На том они и простились, с тем, чтобы уж наверное и не повстречаться вовек. Но Чичиков долго ещё поминал сего маленького человечка, сумевшего разведать его большую и столь тщательно хранимую тайну.

* * *

Хотя время уже и близилось к полудню, решено было промеж нашими героями не откладывая дела «в долгий ящик» отправляться сей же час в имение к Собакевичу с тем, чтобы покончить с сиим делом одним махом. Робкие поползновения желудка на предмет возможного обеда не приняты были Павлом Ивановичем во внимание, и обое друзья без промедления направили до цели стопы своя, а вернее сказать экипажи, потому как прихвачена была ими в городе ещё одна наёмная коляска,что верно соответствовало предложенному им дядюшкою Семёном Семёновичем плану, по которому Собакевич якобы должен был сделаться и уступчивее, и сговорчивее; во что нам, скажу откровенно, верится мне с трудом, а точнее сказать, совершенно не верится.

Однако, как бы там ни было, герои наши не тратя времени даром, прогромыхали по городским улицам, нещадно бросавшим и бившим обоих седоков, один из которых, вцепляясь в борты коляски, как и прежде на въезде в город, пытался схорониться в спасительной глубине Маниловского экипажа дабы избегнуть случайного и ненужного ему недружественного взгляда. Но вот, благодарение Господу, кончилась мучительная тряска, остались позади и булыжная мостовая, и слободка с разбитыми и грязными лужами наместо улиц, и пошли писать по сторонам дороги то ровныя пустынныя поля перемежающиеся перелесками, то деревеньки, что словно бы лепились поближе к дороге, либо убегали от неё, мерцая в отдалении сквозь тонкое искрящееся марево.

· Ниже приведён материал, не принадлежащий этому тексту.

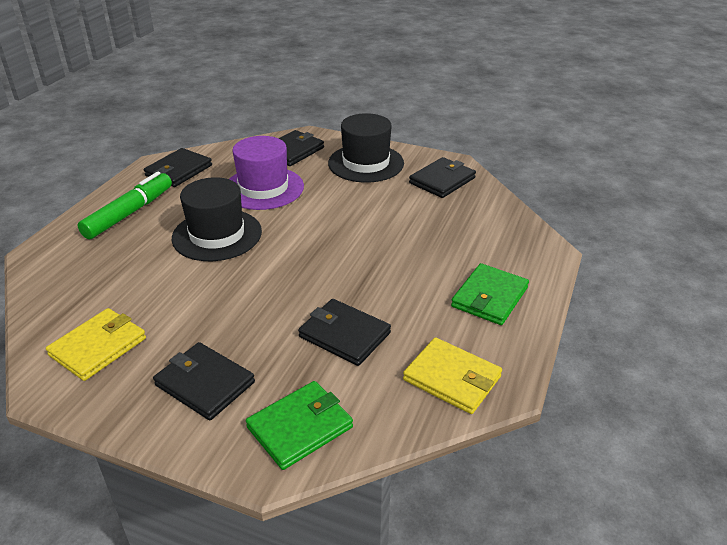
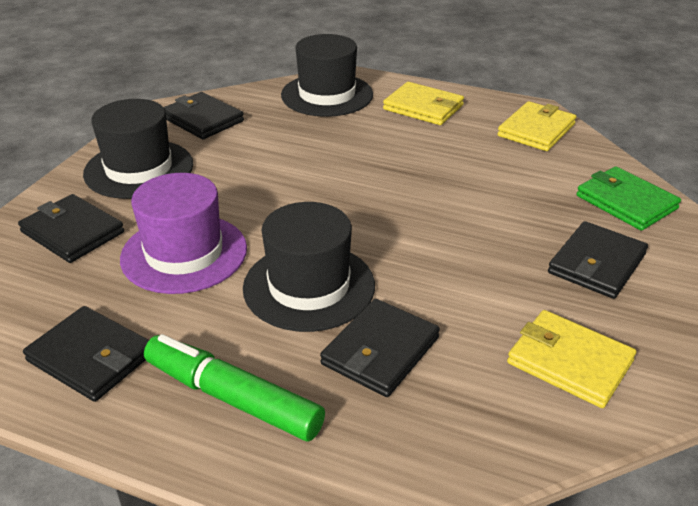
camera: 90 degrees left, 0 degrees up
black wallet [298,299,391,366] -> black wallet moved to [320,299,440,397]
green wallet [451,263,529,325] -> yellow wallet [383,82,464,125]
none -> black hat [281,34,373,117]

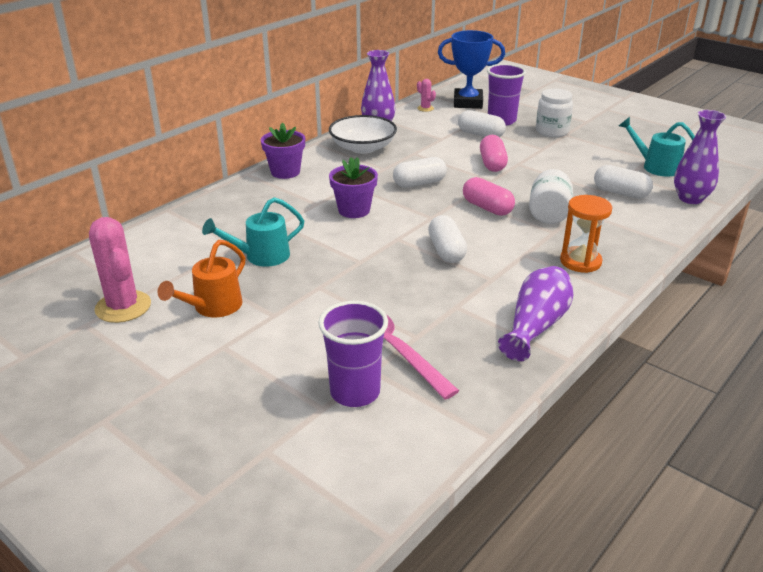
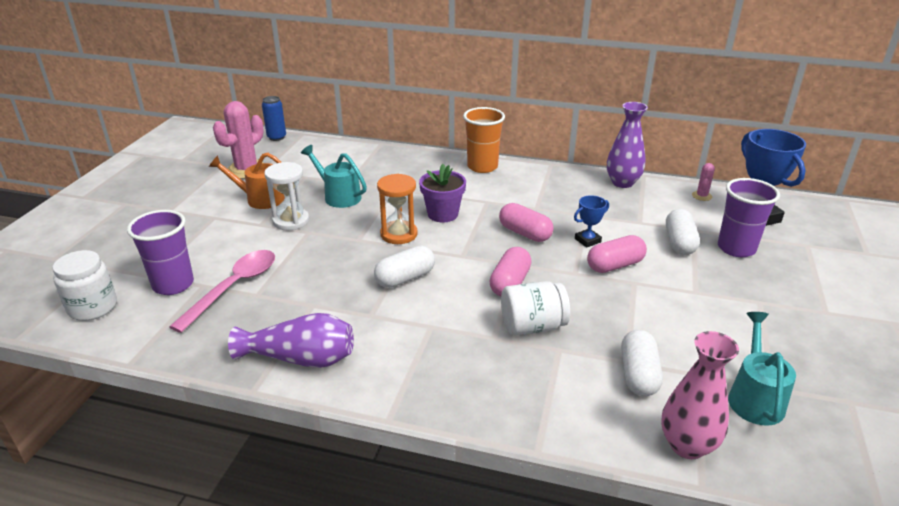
camera: 65 degrees right, 0 degrees up
purple flower pot [261,122,305,179] -> orange cup [463,107,505,173]
white bowl [329,115,397,154] -> none
white capsule [393,157,447,188] -> pink capsule [499,203,554,242]
white jar [536,88,573,137] -> white jar moved to [53,250,117,321]
orange hourglass [560,195,612,273] -> orange hourglass moved to [377,174,418,244]
purple vase [674,110,726,204] -> pink vase [661,331,739,459]
none -> blue can [262,96,286,141]
none -> white hourglass [264,162,309,230]
none -> blue trophy [574,195,609,248]

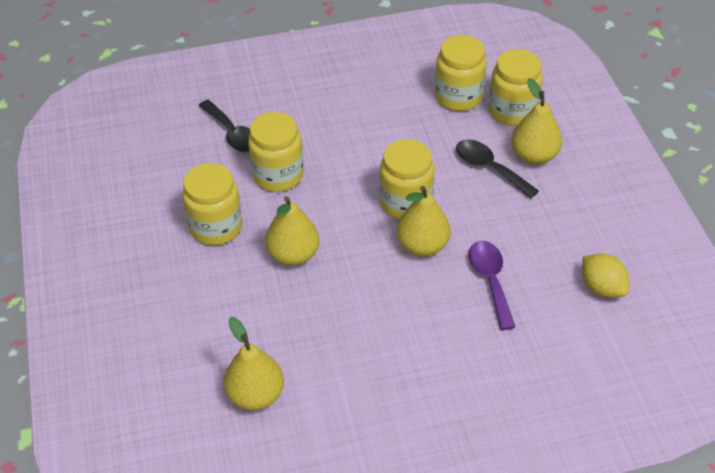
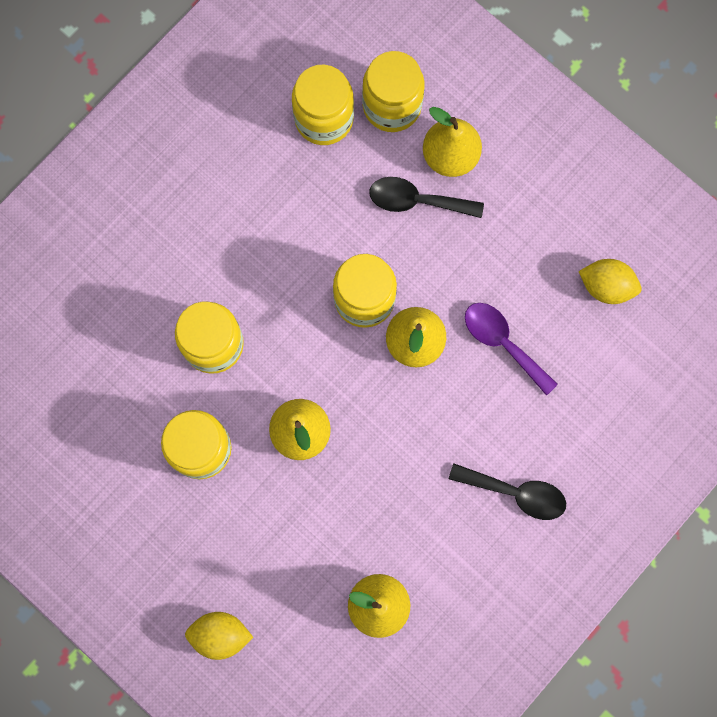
camera: 35 degrees left, 30 degrees up
black spoon [198,100,250,153] -> black spoon moved to [449,463,566,520]
none -> yellow lemon [185,612,253,660]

Горячее солнце проливало на раскинувшийся вокруг Божий мир сияющие потоки своих лучей, меж которых звенели в далекой вышине серебряныя колокольчики жаворонков, в травах растущих вдоль дороги гремели хоры меньших певцов, стрекотавших на все лады свои песенки, с полей летел пряный густой дух от зеленеющих и уж поднявшихся стеною хлебов, обещавших добрый урожай, пахло нагретою кожею и от полостей экипажа, и от упряжи, что за многия годы напиталась конским потом, чей запах также летал вокруг, ничуть, впрочем, не нарушая развернувшейся пред взглядом Павла Ивановича благостной картины.

Глянувши на редкие облачка, плывущие по небесному своду, Чичиков почувствовал вдруг, как плеснула в груди его лёгкою и внезапною волною кровь, заполняя сердце Павла Ивановича сладким и безмятежным покоем. На какое—то мгновение ему даже почудилось, что всегдашнее его беспокойство, страхи и хлопоты, связанные с «мёртвыми душами» покидают его, словно бы выпуская душу его на свободу, а сам он вот—вот воспарит к голубым небесам, и будто бы то же облачком будет обозревать оттуда с высоты окрестности мира, в котором ему, пускай даже и на мгновение, но удалось почувствовать себя счастливым.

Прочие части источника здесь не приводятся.